4)Que correu termos sob os autos n.º C -----------, no ------- Juízo --------.
5)Que no âmbito deste os credores daquela chegaram a acordo.
6)Que foi devidamente publicitado.
7)Que o acordo foi homologado por sentença a 4/06/2014.

MOTIVAÇÃO:

O Tribunal baseou a decisão na análise crítica dos documentos apresentados pelas partes, cujo teor considero reproduzido.
Não se considerou mais nenhum facto por ausência de prova condigna, já que a maioria dos documentos juntos pelo demandante são documentos particulares, não tendo apresentado qualquer testemunha que pudesse corroborar a sua versão dos factos.

II-DO DIREITO:

O caso em discussão refere-se a um contrato de prestação de serviços, regulando-se a situação pelo art.º 1157 do C.C. e sgs.
Nos termos do art.º 342, n.º1 do C.C. compete ao demandante fazer prova dos fatos constitutivos do seu direito.
No caso concreto o demandado pretende que a demandada lhe pague a quantia de 532, 24€ referente às comissões de angariação de clientes.
Para que o seu pedido pudesse proceder era necessário que primeiramente provasse existir tal acordo, facto que a demandada contesta existir, assim como os termos que aquele alega.
De acordo com os documentos que apresentou, o recibo, a fls.7, apenas prova que no dia 18/09/2012, recebeu da demandada a quantia que nele foi aposta, não prova que exista qualquer acordo, nem que ainda esteja em divida qualquer quantia e seu montante.
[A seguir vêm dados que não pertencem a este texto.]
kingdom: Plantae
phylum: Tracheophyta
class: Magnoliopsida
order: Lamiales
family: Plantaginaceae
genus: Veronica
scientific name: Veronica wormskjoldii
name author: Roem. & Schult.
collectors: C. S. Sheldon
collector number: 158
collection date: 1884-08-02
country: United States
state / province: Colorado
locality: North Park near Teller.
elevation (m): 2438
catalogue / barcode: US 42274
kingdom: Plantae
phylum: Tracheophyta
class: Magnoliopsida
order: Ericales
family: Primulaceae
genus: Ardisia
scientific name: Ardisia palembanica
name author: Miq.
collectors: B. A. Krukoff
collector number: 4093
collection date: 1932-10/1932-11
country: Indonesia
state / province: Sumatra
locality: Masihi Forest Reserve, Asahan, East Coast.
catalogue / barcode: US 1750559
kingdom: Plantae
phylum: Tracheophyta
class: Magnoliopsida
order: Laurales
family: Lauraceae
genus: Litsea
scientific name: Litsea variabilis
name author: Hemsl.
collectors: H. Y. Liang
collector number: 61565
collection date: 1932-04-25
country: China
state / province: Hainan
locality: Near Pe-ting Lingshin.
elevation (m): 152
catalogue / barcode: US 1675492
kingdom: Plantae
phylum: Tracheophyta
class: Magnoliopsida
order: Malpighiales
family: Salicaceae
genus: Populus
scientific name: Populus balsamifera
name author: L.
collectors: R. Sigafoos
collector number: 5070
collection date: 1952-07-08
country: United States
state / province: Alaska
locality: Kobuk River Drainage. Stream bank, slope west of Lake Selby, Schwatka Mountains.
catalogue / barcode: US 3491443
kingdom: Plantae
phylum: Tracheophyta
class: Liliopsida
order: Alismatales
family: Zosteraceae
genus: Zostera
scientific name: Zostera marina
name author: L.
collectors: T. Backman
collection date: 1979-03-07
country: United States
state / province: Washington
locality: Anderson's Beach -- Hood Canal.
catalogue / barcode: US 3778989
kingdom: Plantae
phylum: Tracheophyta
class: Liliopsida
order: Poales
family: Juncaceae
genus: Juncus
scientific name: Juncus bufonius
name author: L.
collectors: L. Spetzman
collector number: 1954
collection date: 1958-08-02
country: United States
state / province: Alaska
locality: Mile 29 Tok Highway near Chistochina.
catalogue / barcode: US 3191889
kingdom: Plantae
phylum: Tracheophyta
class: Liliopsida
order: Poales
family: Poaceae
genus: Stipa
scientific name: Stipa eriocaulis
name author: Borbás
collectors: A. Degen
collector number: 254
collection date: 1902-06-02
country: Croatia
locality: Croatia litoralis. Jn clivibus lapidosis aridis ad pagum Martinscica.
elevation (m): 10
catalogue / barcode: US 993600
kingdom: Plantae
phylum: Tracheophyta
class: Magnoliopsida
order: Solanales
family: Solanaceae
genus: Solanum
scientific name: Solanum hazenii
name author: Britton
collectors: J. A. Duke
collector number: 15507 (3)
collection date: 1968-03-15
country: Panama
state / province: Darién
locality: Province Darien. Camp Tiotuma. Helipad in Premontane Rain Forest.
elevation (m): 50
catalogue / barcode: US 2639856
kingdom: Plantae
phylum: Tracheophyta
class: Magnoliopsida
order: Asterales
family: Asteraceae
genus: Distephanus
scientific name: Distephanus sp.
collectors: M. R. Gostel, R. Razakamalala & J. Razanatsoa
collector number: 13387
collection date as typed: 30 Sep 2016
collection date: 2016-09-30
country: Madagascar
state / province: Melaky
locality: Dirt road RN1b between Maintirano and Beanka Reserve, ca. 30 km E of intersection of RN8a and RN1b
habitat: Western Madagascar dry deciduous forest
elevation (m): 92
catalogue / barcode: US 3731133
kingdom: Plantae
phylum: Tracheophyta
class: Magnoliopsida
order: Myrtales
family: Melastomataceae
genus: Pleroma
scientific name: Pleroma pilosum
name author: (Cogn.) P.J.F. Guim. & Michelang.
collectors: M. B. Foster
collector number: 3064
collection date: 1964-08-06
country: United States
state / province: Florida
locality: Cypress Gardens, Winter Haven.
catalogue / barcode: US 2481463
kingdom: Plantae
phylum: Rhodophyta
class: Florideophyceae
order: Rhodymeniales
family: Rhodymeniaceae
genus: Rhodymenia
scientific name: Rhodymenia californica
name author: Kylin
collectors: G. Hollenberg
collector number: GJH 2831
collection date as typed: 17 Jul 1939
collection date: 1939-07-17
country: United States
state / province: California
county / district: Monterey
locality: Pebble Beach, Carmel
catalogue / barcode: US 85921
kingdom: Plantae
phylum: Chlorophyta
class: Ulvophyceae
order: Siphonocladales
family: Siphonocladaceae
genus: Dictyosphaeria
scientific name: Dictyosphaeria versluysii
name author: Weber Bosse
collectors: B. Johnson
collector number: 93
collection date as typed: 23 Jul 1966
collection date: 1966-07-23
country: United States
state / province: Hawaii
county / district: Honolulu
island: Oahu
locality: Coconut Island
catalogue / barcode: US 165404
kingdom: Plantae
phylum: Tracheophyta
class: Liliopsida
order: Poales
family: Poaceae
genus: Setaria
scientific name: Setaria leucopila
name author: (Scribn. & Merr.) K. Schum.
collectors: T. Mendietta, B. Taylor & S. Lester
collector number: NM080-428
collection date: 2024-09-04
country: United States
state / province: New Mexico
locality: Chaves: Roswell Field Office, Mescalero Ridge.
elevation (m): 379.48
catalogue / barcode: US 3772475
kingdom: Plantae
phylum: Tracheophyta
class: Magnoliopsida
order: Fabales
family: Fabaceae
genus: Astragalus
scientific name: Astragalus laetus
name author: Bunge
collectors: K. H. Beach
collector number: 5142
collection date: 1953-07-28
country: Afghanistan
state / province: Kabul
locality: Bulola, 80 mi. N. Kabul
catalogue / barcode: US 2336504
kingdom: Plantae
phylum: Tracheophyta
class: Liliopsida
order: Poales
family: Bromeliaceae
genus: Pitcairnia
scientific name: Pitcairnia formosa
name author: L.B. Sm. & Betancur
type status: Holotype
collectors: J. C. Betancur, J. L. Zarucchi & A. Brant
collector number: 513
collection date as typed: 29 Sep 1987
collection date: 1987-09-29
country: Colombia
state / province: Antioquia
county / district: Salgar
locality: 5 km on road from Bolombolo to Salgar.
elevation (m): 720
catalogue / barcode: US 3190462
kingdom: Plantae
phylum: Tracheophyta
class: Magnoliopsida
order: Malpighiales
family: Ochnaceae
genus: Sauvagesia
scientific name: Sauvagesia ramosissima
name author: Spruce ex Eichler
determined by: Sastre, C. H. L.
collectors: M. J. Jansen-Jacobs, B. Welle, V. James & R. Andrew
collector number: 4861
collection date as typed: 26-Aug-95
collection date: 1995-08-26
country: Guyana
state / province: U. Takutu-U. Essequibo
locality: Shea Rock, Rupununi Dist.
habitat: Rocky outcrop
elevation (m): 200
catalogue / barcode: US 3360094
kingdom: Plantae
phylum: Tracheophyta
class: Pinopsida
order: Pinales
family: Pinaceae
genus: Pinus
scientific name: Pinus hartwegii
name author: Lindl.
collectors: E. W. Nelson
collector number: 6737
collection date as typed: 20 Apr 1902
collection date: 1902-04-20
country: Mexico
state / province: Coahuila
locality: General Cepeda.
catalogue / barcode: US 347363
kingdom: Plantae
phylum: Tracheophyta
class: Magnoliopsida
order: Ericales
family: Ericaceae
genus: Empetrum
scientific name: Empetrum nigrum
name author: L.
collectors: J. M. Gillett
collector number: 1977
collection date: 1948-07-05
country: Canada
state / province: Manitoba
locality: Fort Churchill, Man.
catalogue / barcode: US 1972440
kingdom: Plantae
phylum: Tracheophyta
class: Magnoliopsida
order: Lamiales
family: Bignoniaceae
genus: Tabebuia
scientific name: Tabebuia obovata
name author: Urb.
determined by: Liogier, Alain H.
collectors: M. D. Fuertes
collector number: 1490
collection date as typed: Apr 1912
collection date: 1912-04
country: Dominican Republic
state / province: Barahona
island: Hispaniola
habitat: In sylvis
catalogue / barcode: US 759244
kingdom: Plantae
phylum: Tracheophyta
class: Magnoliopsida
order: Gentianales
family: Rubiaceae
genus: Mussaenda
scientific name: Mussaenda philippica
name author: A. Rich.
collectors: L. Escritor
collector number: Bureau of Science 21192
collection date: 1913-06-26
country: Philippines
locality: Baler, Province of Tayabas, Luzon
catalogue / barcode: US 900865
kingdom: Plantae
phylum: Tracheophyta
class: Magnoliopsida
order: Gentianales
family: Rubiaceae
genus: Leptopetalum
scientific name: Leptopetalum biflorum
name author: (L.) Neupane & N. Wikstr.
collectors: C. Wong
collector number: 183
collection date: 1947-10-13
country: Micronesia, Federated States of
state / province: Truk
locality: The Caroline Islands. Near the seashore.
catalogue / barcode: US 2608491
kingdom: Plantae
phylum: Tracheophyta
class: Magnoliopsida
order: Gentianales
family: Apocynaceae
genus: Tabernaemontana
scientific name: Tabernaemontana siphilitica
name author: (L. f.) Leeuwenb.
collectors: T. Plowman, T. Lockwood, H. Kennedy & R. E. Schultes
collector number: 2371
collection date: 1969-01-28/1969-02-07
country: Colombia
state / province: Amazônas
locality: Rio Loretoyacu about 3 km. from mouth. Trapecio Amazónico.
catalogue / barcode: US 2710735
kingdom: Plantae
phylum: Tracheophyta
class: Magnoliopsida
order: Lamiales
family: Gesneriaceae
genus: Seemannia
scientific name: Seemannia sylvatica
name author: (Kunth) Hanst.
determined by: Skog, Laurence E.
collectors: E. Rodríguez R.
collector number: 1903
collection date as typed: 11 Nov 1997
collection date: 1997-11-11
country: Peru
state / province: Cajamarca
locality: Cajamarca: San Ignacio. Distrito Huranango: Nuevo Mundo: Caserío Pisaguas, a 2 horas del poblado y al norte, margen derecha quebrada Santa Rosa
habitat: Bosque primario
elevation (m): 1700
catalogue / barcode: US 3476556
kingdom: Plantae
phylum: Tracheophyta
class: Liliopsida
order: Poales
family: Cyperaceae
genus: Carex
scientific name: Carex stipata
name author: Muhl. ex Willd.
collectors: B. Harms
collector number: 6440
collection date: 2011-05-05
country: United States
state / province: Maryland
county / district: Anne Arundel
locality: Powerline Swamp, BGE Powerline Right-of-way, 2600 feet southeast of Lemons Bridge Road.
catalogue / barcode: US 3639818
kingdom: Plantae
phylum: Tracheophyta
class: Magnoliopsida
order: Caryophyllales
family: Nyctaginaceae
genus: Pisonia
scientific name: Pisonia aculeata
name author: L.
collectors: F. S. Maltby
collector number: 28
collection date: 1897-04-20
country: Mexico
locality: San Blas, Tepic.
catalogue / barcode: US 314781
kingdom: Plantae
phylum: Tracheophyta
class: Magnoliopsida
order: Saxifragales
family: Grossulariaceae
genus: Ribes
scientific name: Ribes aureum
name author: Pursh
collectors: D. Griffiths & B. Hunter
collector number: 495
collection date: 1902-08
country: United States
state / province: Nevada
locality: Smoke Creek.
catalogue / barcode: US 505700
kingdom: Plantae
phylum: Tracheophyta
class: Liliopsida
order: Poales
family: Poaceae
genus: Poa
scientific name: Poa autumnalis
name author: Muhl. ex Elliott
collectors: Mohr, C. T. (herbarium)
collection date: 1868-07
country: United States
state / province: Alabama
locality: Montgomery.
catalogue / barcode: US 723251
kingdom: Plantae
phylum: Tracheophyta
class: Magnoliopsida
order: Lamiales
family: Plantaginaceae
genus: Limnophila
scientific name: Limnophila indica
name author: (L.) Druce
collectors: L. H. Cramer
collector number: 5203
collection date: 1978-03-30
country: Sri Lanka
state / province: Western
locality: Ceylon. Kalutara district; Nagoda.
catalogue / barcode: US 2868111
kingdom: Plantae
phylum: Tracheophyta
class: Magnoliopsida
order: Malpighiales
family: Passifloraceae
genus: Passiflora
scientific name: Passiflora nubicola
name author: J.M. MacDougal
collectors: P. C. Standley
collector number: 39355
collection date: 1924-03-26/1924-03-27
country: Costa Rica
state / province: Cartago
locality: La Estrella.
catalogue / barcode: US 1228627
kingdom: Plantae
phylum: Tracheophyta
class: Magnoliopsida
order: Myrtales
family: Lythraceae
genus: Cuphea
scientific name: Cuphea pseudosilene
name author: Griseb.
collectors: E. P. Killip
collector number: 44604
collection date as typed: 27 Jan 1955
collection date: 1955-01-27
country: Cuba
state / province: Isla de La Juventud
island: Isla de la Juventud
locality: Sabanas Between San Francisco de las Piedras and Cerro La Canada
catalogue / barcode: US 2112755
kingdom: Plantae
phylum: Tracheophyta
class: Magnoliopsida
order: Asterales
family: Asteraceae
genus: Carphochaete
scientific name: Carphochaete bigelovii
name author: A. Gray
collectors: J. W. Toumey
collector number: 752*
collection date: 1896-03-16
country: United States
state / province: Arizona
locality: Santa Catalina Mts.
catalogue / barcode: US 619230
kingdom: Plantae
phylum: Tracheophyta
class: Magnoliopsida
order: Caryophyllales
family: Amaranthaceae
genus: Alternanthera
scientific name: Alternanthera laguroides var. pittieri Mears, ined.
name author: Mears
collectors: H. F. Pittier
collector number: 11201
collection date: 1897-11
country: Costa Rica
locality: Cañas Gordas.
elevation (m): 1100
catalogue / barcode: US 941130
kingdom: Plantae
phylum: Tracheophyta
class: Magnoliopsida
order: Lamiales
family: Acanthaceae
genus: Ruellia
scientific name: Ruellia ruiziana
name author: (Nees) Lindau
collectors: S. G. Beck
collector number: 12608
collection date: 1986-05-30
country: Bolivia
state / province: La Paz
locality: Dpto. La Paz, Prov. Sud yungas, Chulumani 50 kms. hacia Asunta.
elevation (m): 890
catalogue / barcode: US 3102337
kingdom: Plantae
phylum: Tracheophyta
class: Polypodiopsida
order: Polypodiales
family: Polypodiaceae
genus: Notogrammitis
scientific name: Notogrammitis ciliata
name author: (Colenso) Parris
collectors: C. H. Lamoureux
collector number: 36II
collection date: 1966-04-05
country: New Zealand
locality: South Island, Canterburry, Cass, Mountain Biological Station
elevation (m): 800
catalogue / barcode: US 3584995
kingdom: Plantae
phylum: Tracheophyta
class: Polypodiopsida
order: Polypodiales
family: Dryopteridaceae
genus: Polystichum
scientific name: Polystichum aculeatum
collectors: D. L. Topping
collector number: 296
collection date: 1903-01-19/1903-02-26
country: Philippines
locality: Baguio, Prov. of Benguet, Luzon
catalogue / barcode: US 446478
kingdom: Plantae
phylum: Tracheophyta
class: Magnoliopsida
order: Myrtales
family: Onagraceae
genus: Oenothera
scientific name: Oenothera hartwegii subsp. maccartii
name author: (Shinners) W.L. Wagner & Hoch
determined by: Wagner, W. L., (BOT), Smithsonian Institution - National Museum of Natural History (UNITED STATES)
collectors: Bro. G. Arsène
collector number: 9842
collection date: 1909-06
Quanto ao outro documento, a fls. 8, não passa de um documento particular, elaborado pelo próprio demandante, conforme se verifica pelos esclarecimentos que nele anotou, sem virtualidade de fazer prova do que quer que seja, até porque a demandada o impugnou.
Assim, como não prova que detenha um crédito sobre a demandada, nem vale a pena apreciar a questão do PER e sua relevância para uma eventual cobrança judicial.

DECISÃO:

Nos termos expostos, julga-se a ação improcedente, por não provada, absolvendo-se a demandada do pedido.

CUSTAS:

São da responsabilidade do demandante, devendo proceder ao pagamento da quantia de 35€ (trinta e cinco euros) no prazo de 3 dias úteis a contar da notificação da presente sentença
Em relação á demandada proceda-se de acordo com o art.º 9 da referida Portaria.


Funchal, 18 de setembro de 2014

A Juíza de Paz

(Margarida Simplício)

(redigido e revisto pela signatária, art.º 131,n.º5 C.P.C.)